● **ИЗВЛЕЧЁННЫЙ ТЕКСТ**:
-*-

Обо многом говорит рассказанная в одной из редакций "Мастера и Маргариты" история ученого помещика Феси, знавшего одну только свою герметичную и сухощавую, как чеховская англичанка, филологическую науку и никогда не видавшего своего имения, крестьян, народа: "Однажды он чуть было не поехал <в имение>, по, решив сначала ознакомиться с русским народом по солидному источнику, прочел "Историю Пугачевского бунта" Пушкина, после чего ехать наотрез отказался, проявив неожиданную для него твердость"10. Но всегда в булгаковских произведениях есть персонажи, для которых и рассказываются все эти грустные и веселые истории. Именно поэтому истории эти можно назвать воспитательными.
Таким "романом воспитания" являются "Белая гвардия" и продолжающая ее пьеса "Дни Турбиных", где белый офицер Мышлаевский, в конце пьесы собирающийся служить, подобно Рощину Алексея Толстого, в Красной Армии, делает свой конечный вывод из жестоких уроков истории, говоря о России: "Прежней не будет, новая будет". В "Театральном романе" та же художественная, далекая от прямой дидактики педагогика: писатель Максудов (и мы вместе с ним) понял, что такое литература и что такое театр, и никакая история литературы и театра заменить эти свидетельства очевидца не смогут. И даже "последний закатный роман", как называл Булгаков "Мастера и Маргариту", через блистательную фантастику дает поучительную картину сложнейшей механики текущей жизни, вечной борьбы в ней сил созидания и разложения.
В нашей критической литературе уже было высказано правильное предположение, что роман этот более всего обращен к прозревшему Иванушке Бездомному-Поныреву: "Едва ли не для него разыгралась вся эта история Мастера и Маргариты"11. Верно, по важна и судьба самого Мастера, ни в косм случае не равного Булгакову. За ним нет никакой вины, и потому его тема - не тема искупления. И все же Мастер не заслужил свет, он получил только покой. Значит, и в этой судьбе была ошибка, над которой стоит задуматься. По всей видимости, ошибка эта в слабодушии, в отказе от борьбы за истину и любовь. Сам Булгаков жил по иным этическим мерам: "Писатель должен быть стойким, как бы ни было ему трудно. Без этого литературы не существует"12.
Принципы булгаковского понимания истории явственно определены в рассказе "Ханский огонь" (1924). Казалось, поело "Белой гвардии" о судьбах старого мира, былой культуры говорить было трудно. Однако Булгаков к этой теме возвращается, и именно в "малом" жанре рассказа.

-*-

● **ФРАГМЕНТЫ ДАННЫХ**:
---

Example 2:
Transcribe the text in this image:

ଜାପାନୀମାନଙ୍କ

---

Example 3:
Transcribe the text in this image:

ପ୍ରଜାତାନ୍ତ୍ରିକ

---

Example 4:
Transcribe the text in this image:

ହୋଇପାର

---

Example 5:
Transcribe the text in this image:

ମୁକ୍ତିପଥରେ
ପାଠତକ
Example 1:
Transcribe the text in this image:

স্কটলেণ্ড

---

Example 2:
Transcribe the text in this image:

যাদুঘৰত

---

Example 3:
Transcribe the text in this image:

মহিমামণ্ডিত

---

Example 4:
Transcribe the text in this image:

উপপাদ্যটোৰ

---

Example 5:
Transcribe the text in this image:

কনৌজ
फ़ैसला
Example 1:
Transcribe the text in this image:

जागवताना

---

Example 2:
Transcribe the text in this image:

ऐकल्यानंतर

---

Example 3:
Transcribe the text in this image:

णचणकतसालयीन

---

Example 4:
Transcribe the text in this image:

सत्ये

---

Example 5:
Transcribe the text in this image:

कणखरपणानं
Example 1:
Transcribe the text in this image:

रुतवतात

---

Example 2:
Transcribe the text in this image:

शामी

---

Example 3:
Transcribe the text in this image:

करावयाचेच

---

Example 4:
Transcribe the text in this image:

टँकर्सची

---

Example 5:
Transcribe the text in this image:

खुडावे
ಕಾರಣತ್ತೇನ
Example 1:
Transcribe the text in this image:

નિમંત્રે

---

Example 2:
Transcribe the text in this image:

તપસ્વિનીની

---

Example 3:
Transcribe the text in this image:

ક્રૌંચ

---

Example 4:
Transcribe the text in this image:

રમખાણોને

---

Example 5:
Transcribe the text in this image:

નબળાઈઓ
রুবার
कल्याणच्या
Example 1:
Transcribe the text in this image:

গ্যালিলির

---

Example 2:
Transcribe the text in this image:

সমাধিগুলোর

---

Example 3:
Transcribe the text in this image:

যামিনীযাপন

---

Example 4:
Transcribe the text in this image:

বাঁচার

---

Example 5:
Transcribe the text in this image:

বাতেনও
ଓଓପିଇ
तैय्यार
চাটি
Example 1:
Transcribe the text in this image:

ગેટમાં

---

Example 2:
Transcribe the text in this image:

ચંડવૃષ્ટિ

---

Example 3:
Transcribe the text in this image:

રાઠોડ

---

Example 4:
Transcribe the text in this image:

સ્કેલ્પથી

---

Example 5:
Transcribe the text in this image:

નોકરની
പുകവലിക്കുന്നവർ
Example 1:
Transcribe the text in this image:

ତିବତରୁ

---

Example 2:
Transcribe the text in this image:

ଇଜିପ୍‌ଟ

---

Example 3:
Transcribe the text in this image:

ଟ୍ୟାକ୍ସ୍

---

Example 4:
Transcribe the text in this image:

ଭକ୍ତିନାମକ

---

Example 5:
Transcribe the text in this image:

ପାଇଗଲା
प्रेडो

-*-

● **ЗАДАНИЯ**:
A - Перечислите все названия произведений Булгакова, которые упоминаются в извлечённом тексте.
B - Перепишите дословно фрагмент извлечённого текста, начиная со слов «Обо многом говорит» и продолжая до слов «можно назвать воспитательными.» включительно.
Записи представляют собой отдельный материал.

● **НАБОР ОТВЕТОВ**:
A - «Мастер и Маргарита», «Белая гвардия», «Дни Турбиных», «Театральный роман», «Ханский огонь».

B -
Обо многом говорит рассказанная в одной из редакций "Мастера и Маргариты" история ученого помещика Феси, знавшего одну только свою герметичную и сухощавую, как чеховская англичанка, филологическую науку и никогда не видавшего своего имения, крестьян, народа: "Однажды он чуть было не поехал <в имение>, по, решив сначала ознакомиться с русским народом по солидному источнику, прочел "Историю Пугачевского бунта" Пушкина, после чего ехать наотрез отказался, проявив неожиданную для него твердость"10. Но всегда в булгаковских произведениях есть персонажи, для которых и рассказываются все эти грустные и веселые истории. Именно поэтому истории эти можно назвать воспитательными.